We’ve all received the weekly Target, Old Navy and Bath and Body Works emails, full of rich imagery and specials. News, coupons and more are being delivered constantly to inboxes in lieu of costly direct mail fliers. Email marketing allows companies to send informative and compelling information to a large number of subscribers simultaneously, which also means consumers get the message precisely when a company wants them to receive it.
Email marketing makes message delivery seemingly simple and automated. Although you can’t force your clientele to read and thoroughly understand every message, you can provide enticing news and offerings to pique their interest and eventually gain a working relationship. This is the surface goal of email marketing: to generate leads.
Leads brought in from email marketing are usually already qualified to some degree as they’ve likely signed up via the website, at a trade show, etc., and were added to a mailing list. If they take action on the message they receive, then their qualification level should be increased. You’ll know they’re both in the target market and interested: two qualifications B2B salespeople dream about.
Email marketing is a great way to get out to your audience, but it is easy to overlook the complexities of a truly well-thought-out and developed message.
- Is it compatible with popular email clients, like Outlook, Gmail, Hotmail and Yahoo?
- Does it scale properly when viewed on a phone, tablet or desktop?
- How about the different operating systems within phones and desktops, like iOS, Android, Windows and Mac OSX?
These are items a seasoned email designer takes into consideration when creating an electronic dispatch.

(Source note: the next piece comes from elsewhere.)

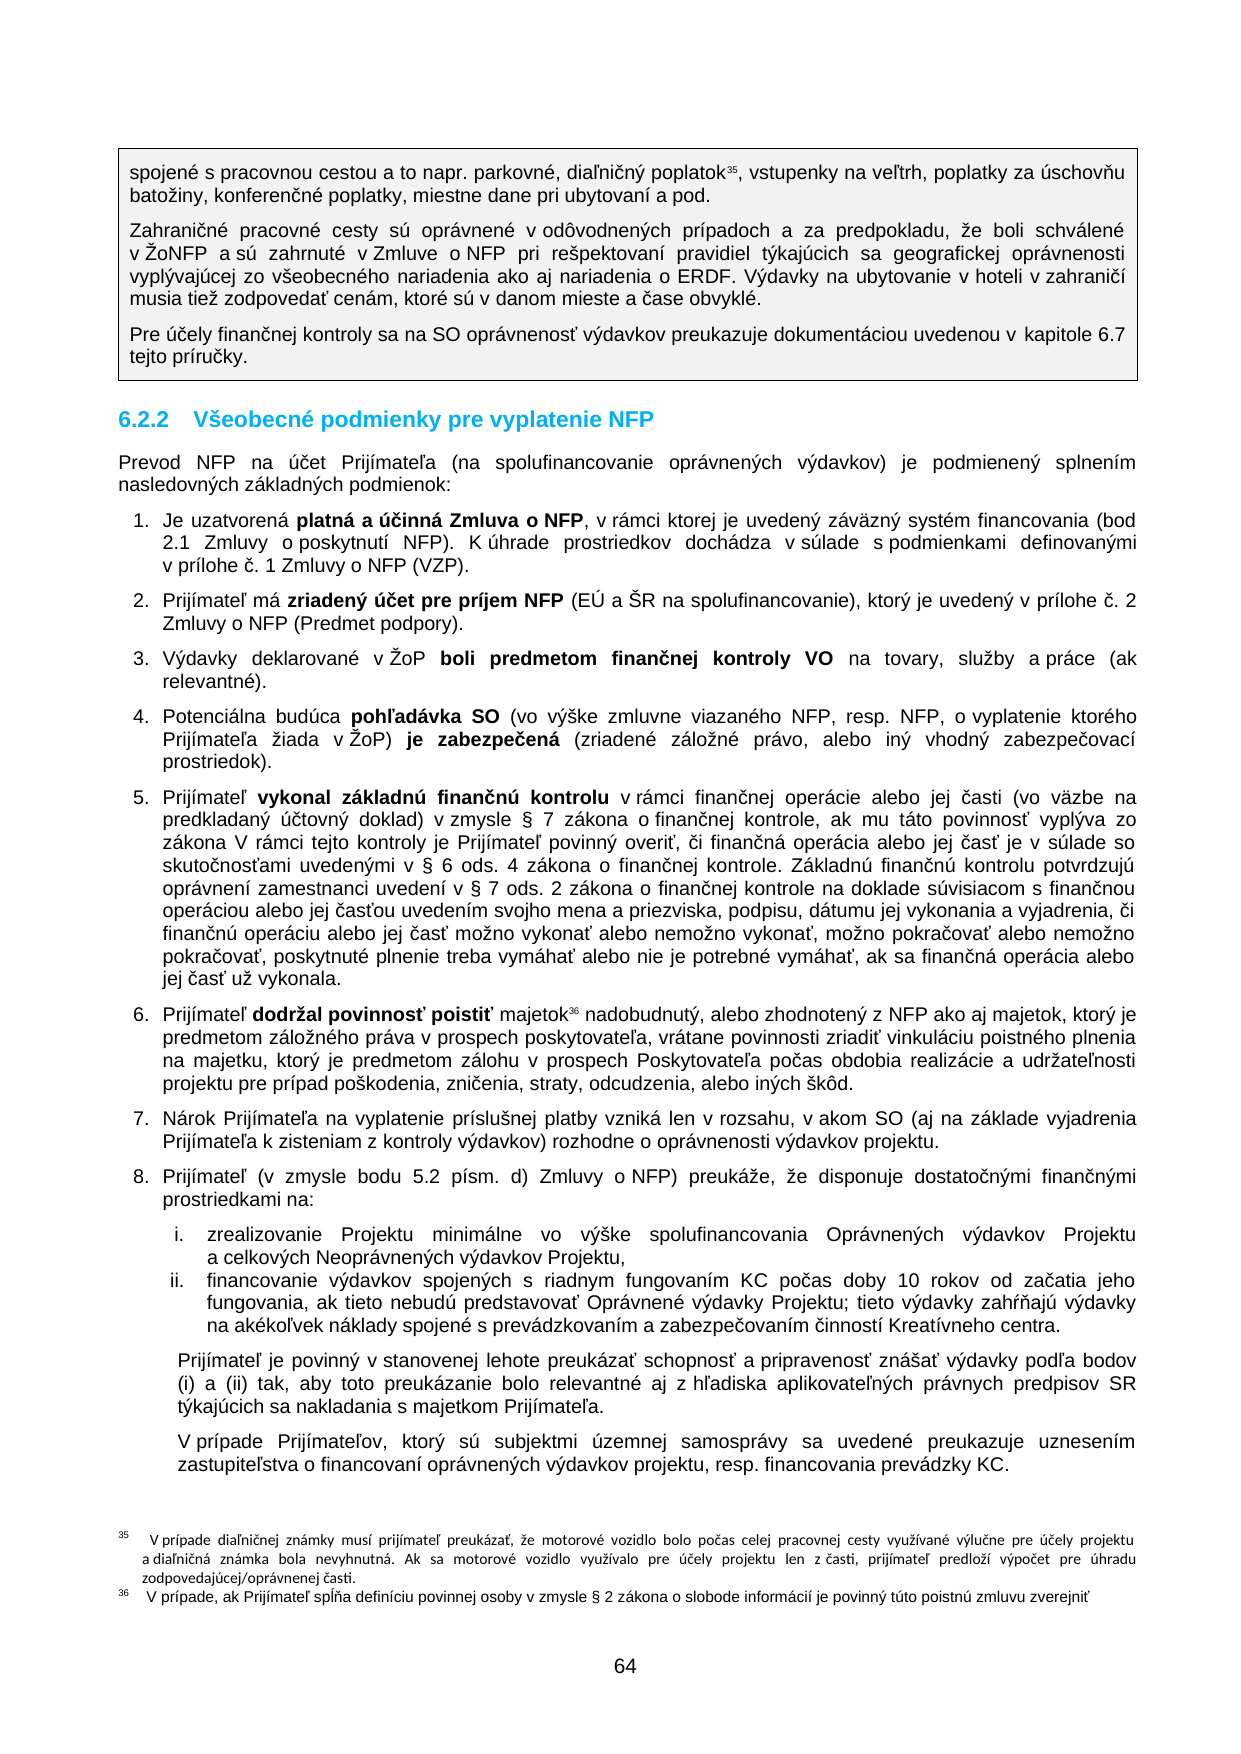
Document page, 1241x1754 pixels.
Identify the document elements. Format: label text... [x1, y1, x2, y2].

This ensures your message will hit the audience in a way that captivates them to click through to the website and learn more.
First and foremost, an advanced email designer must be fluent in HTML. There are providers who will allow you to drag and drop content into a template, in a “what you see is what you get” fashion, but those generic messages are generally not nearly as compelling as a uniquely branded and well-designed creation.

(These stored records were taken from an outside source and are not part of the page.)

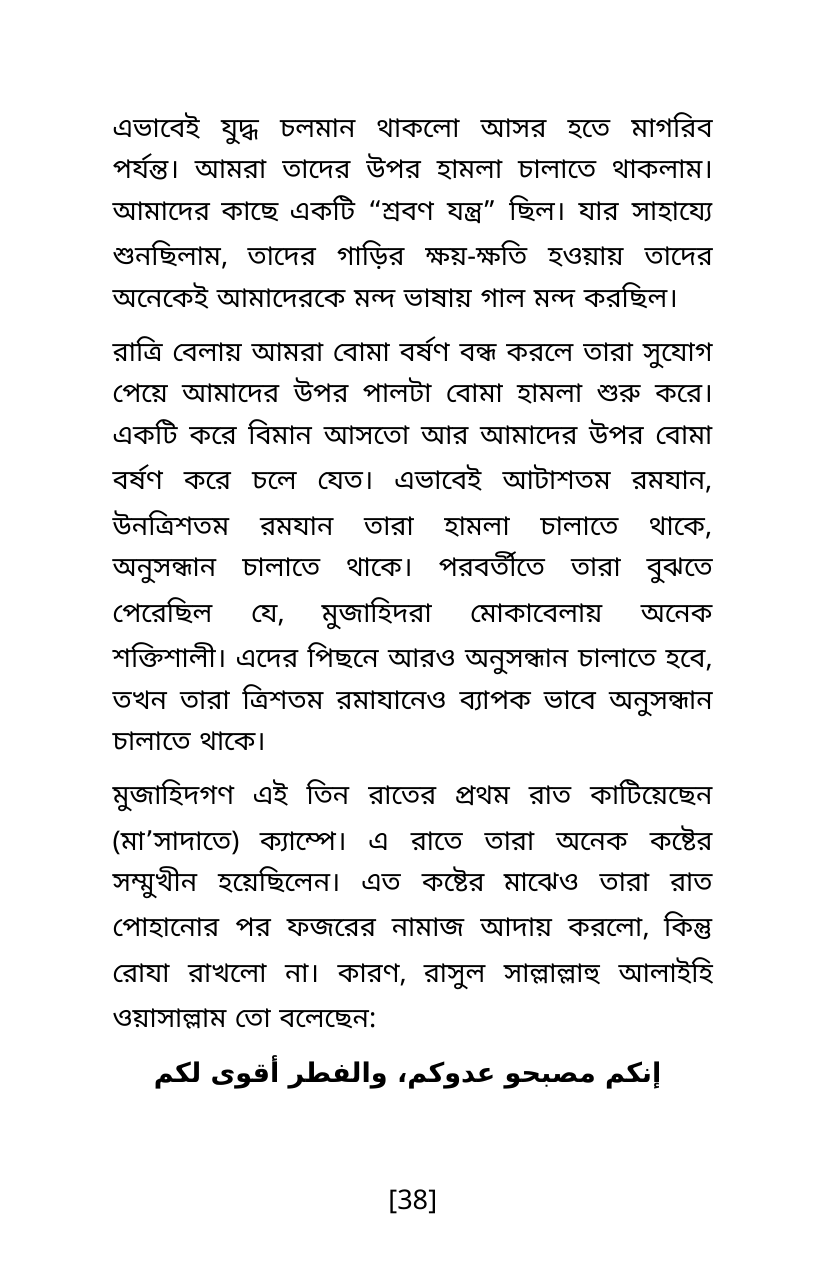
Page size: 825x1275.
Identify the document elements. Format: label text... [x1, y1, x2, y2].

text রাত্রি বেলায় আমরা বোমা বর্ষণ বন্ধ করলে তারা সুযোগ পেয়ে আমাদের উপর পালটা বোমা হামলা শুরু করে। একটি করে বিমান আসতো আর আমাদের উপর বোমা বর্ষণ করে চলে যেত। এভাবেই আটাশতম রমযান, উনত্রিশতম রমযান তারা হামলা চালাতে থাকে, অনুসন্ধান চালাতে থাকে। পরবর্তীতে তারা বুঝতে পেরেছিল যে, মুজাহিদরা মোকাবেলায় অনেক শক্তিশালী। এদের পিছনে আরও অনুসন্ধান চালাতে হবে, তখন তারা ত্রিশতম রমাযানেও ব্যাপক ভাবে অনুসন্ধান চালাতে থাকে। [112, 336, 712, 762]
text মুজাহিদগণ এই তিন রাতের প্রথম রাত কাটিয়েছেন (মা’সাদাতে) ক্যাম্পে। এ রাতে তারা অনেক কষ্টের সম্মুখীন হয়েছিলেন। এত কষ্টের মাঝেও তারা রাত পোহানোর পর ফজরের নামাজ আদায় করলো, কিন্তু রোযা রাখলো না। কারণ, রাসুল সাল্লাল্লাহু আলাইহি ওয়াসাল্লাম তো বলেছেন: [112, 779, 712, 1039]
text إنكم مصبحو عدوكم، والفطر أقوى لكم [112, 1057, 712, 1089]
text এভাবেই যুদ্ধ চলমান থাকলো আসর হতে মাগরিব পর্যন্ত। আমরা তাদের উপর হামলা চালাতে থাকলাম। আমাদের কাছে একটি “শ্রবণ যন্ত্র” ছিল। যার সাহায্যে শুনছিলাম, তাদের গাড়ির ক্ষয়-ক্ষতি হওয়ায় তাদের অনেকেই আমাদেরকে মন্দ ভাষায় গাল মন্দ করছিল। [112, 112, 712, 318]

Creating nested tables to align images and paragraphs is where it all starts. Beyond that, altering cell widths and heights to create the perfect spacing is where most time is spent. There are certain best practices that save time, like creating the message inside a centered, fixed-width table with a color-branded backdrop to account for almost all screen sizes, but even those practices are becoming old hat with up-and-coming responsive email templates that expand and collapse with different screen widths.
CSS can save a lot of time when designing email templates. A designer can categorize each font size and color that will be used, along with many other customizations, and can simply apply a category to each cell, paragraph and sentence, rather than individually formatting each one using lengthy code. The downside is that CSS is not universally supported, meaning a designer usually still needs to convert traditional CSS into inline CSS. There are websites that will do this conversion for you, but it is normally best to do the code yourself to troubleshoot any incompatibilities.
Even if you’re not knowledgeable with design or coding, the important thing to know is that building a customized email means your message influences its layout and, therefore, your message be presented in a much more compelling way.
Regardless of HTML and CSS standards, the fact is that the recipients of your emails will continue to use different, and often old, email clients on both old and new platforms. Design could require two entirely different approaches to perfect a message on Outlook 2007 and also on iOS 7. Even then, an email on Outlook 2007 may appear differently on Windows than it would in its counterpart, Outlook 2008 on Mac, and the same goes for iOS 7 on iPhone versus iPad. Thankfully, there are now testing services (Litmus, Email on Acid) where a designer can submit an email template to test across more than 40 different clients and platforms. When it comes down to it, a great designer creates, tests and recreates universally compatible messages that hit the biggest audience as cleanly and effectively as possible.